My muse was decidedly unhappy with either of those approaches, and only begrudgingly chimed in, but I needed to investigate both forms of writing for myself to see if there was anything there for me.
As it turned out, they did help me to stretch and grow, and some of what I learned still abides in my work to this day. Yes, I can write prose and free verse, but they epically failed to keep me for very long.
Thus, my shared, public readings, where I bob about in a sea of prose and free verse, is a lot like being invited by an acquaintance to a big party where I don't know anyone, and am awkwardly out of sync.
I like to think that Emily Dickinson may have felt likewise. In my opinion, judging by two of her poems, They Shut Me Up In Prose, and her sentiments in I Dwell In Possibility, it is quite possibly so.
Many have tried to explain her away as someone simply decrying her place in life; that of a woman living in a man's world. I don't buy it. Emily Dickinson has spoken her mind both eloquently and clearly.
As it is, I do not care for free verse, which I liken to unfinished diary entries. The only skill involved appears to be that of being able to let words flow on their own; babbling on without purpose but to babble.

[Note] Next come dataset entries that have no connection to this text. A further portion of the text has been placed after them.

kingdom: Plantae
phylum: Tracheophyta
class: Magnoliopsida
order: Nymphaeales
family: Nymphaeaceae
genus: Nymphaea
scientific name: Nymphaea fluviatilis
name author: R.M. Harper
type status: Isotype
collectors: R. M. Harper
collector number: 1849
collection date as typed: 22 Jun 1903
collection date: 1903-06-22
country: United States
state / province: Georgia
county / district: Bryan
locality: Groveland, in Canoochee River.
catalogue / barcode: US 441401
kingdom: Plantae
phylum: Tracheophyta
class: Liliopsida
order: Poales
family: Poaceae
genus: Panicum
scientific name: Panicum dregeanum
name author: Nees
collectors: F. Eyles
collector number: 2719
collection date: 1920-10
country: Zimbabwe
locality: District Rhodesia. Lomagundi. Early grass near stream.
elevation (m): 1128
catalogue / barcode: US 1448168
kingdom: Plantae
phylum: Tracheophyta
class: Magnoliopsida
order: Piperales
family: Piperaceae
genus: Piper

And, I encounter prose quite often when I read the Opinion page of a newspaper, and in other forms of narrative writing. I have heard prose read well, and enjoyed it nuances, but it is all too loose for me.
Give me structure, and rules, and an obligation to hide all of my ardent deliberateness beneath the words that I so carefully choose so that only the images and ideas are obvious. Give me my own muse!
So there, I have had my honest say about it, and I am ever so very happy that I did not know about Ginsberg , or Laurence Ferlinghetti, until it was too late for me to be too ardently indoctrinated by them.